What you need to do =
1. Transcribe a portion of the compatibility-mode comment, beginning at the words "IMO, if my application" and stopping after "on undocumented stuff.".
2. According to the compatibility-mode comment, what should be done instead of implementing workarounds when a broken application relies on undocumented behavior?
3. Condense the paragraph of the compatibility-mode comment that begins "IMO, if my application" into a short bulleted list that keeps its main points.

Document excerpt =
IMO, if my application uses only documented functions and only relies on documented behavior, there will be no need for any "compatibility mode" at all! It will continue to work perfectly fine in future Windows versions without "compatibility" hacks or workarounds – provided that M$ doesn't intentionally break the documented behavior, of course. There would be some use case for "compatibility mode", if a broken application relies on undocumented behavior (or even bugs) that existed in earlier Windows versions, but not in the current one. But in this case we should rather fix the broken application than implementing workarounds that only encourage people to rely on undocumented stuff.

Collected data
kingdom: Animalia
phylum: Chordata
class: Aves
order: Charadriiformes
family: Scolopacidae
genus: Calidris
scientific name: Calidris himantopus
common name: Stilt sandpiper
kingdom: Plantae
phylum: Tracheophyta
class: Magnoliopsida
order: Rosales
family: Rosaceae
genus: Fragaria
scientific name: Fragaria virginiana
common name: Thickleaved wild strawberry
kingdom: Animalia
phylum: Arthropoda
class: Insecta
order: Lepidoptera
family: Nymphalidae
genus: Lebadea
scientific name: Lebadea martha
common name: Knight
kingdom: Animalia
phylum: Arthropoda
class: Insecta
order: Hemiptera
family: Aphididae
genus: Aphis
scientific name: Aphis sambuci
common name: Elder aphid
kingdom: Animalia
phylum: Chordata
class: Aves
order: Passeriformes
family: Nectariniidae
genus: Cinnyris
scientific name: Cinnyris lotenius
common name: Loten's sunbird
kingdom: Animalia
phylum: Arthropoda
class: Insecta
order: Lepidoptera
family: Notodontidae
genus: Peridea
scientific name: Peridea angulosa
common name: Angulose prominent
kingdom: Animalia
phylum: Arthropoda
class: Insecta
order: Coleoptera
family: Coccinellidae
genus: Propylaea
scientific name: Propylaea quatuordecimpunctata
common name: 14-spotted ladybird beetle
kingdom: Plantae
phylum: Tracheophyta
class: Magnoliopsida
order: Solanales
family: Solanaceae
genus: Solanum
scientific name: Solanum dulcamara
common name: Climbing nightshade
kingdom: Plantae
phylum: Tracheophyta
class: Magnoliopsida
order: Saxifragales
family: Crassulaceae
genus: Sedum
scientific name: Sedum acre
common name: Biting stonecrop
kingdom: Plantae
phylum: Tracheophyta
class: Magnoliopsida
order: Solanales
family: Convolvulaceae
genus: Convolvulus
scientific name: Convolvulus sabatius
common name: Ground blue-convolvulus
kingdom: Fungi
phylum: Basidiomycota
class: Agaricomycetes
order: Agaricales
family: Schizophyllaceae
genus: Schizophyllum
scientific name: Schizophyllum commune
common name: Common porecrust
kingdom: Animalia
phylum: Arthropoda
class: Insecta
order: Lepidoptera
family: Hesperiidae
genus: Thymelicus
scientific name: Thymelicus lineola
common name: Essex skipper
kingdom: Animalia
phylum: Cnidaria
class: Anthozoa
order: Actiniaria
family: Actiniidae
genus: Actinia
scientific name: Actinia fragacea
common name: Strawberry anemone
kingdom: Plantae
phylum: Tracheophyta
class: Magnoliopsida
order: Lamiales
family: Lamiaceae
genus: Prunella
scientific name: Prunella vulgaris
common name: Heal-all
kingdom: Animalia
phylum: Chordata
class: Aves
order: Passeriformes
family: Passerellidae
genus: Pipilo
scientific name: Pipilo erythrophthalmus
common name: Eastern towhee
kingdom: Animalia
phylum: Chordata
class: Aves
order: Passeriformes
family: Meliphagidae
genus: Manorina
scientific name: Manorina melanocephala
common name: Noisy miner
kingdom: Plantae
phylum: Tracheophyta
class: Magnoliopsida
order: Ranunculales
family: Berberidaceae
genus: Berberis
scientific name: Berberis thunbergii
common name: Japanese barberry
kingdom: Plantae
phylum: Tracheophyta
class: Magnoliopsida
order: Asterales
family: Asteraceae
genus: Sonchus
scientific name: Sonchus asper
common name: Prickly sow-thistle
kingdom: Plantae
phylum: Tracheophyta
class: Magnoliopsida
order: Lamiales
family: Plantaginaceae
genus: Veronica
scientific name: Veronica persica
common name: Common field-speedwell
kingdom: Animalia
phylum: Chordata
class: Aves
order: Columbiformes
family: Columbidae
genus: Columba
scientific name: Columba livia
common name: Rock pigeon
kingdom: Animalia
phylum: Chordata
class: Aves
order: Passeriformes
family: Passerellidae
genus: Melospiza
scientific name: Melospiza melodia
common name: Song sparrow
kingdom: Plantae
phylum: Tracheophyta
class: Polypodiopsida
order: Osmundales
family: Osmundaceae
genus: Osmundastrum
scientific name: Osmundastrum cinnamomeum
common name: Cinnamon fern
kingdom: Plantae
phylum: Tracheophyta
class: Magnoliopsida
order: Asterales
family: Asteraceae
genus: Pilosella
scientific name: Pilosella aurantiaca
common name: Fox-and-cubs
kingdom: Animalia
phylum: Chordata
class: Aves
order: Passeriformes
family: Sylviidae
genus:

Response list =
1.
IMO, if my application uses only documented functions and only relies on documented behavior, there will be no need for any "compatibility mode" at all! It will continue to work perfectly fine in future Windows versions without "compatibility" hacks or workarounds – provided that M$ doesn't intentionally break the documented behavior, of course. There would be some use case for "compatibility mode", if a broken application relies on undocumented behavior (or even bugs) that existed in earlier Windows versions, but not in the current one. But in this case we should rather fix the broken application than implementing workarounds that only encourage people to rely on undocumented stuff.

2. The broken application should be fixed.

3.
- An application that uses only documented functions and relies only on documented behavior needs no compatibility mode.
- Such an application will keep working in future Windows versions without hacks or workarounds, unless M$ intentionally breaks the documented behavior.
- Compatibility mode has some use when a broken application relies on undocumented behavior or bugs that existed in earlier Windows versions but not in the current one.
- Even then, the broken application should be fixed, because workarounds only encourage people to rely on undocumented stuff.